Two Shows Shift Focus from Airlines to Government's Problems with Air Travel

     How do you prevent runway collisions at America’s airports? Fix the FAA, said CNN’s “American Morning” and ABC’s “World News with Charles Gibson.”


     For a change, the media gave the government a hard time about air travel instead of the airlines, reporting on new Federal Aviation Administration guidelines for better runway safety.


     "The FAA commission admits that runway collisions are an increasing threat," said ABC’s Lisa Stark, cautioning that new rules could "lead to some more delays," but the report did not indicate the airlines were a part of the problem.


     Jessica Yellin at "American Morning" focused on the FAA's problems, explaining, “FAA employees say that they don’t have nearly enough staff to handle the 62 million takeoffs and landings every year. At times they say they are asked to work 10-hour days, 6 days a week, leaving them fatigued and more likely to make mistakes.”

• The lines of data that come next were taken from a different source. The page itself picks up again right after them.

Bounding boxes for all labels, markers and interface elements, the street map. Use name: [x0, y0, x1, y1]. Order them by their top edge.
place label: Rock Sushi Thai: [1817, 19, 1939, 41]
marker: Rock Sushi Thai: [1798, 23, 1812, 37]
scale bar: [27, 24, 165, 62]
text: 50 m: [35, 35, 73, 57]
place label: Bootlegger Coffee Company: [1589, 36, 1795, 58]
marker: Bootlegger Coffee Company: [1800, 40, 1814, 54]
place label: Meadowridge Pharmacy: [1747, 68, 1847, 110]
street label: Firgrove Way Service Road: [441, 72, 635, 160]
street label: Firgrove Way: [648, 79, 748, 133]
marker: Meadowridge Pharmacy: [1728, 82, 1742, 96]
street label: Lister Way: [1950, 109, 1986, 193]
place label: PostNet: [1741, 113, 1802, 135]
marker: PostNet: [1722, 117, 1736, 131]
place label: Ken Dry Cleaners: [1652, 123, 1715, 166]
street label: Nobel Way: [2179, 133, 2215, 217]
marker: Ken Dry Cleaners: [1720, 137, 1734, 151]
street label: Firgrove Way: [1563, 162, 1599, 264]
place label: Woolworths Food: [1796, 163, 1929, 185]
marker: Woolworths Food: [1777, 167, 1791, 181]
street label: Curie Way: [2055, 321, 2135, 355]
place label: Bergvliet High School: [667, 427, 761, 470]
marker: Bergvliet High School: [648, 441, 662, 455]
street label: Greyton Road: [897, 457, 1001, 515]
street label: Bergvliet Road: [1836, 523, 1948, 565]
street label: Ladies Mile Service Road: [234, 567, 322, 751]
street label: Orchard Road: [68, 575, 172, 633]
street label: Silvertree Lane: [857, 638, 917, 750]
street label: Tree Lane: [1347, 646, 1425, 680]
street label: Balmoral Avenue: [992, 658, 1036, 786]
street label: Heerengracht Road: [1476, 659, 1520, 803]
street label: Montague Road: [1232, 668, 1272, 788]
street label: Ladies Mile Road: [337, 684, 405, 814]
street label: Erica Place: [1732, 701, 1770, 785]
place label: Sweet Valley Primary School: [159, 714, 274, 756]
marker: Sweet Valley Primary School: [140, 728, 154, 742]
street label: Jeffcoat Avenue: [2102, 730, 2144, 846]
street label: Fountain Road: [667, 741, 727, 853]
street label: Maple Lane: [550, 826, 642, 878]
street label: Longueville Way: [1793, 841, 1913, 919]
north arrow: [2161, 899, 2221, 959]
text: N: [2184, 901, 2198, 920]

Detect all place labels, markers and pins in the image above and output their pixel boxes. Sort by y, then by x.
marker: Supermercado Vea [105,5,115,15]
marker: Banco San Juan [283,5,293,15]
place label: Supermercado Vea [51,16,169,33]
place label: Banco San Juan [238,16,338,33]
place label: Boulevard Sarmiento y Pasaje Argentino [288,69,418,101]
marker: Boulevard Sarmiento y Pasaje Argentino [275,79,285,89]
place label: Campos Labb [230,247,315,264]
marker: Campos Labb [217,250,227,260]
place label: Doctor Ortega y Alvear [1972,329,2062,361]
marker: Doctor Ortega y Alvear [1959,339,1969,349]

     Yellin also mentioned improving air traffic control technology, saying the FAA is going to “look at new technology that helps air traffic controllers determine where all the planes are in their taxiing and landing patterns.”


     This is in contrast to NBC's Meredith Vieira August 15, who asked the Northwest Airlines CEO to guarantee no more flights would be cancelled.


     Likewise, CBS's Randall Pinkston held airlines responsible when he said August 12 that it would cost airlines more money to provide more services to passengers but charged: "airline analysts say [the airlines] can afford it." He pointed to Northwest Airlines' $2 billion profit, neglecting to point out its bankruptcy status only a few months prior.


    The ABC and CNN reports said the Federal Aviation Administration is recommending new pilot training on taxiing, repainting runways with brighter paint, reviews of airports, and new taxiing procedures to minimize pilot distractions.


     The Wall Street Journal August 13 said the air traffic control system "approached gridlock early this summer, with more than 30% of June flights late, by an average of 62 minutes."

     The Journal also pointed out that even though there have been calls for more regulation and calls by the head of the Federal Aviation Administration to “consolidate some of their numerous flights on larger planes,” there are two problems with the latter.

     “One is that airlines like having more flights with smaller jets. The other is that passengers like it, too,” the Journal said.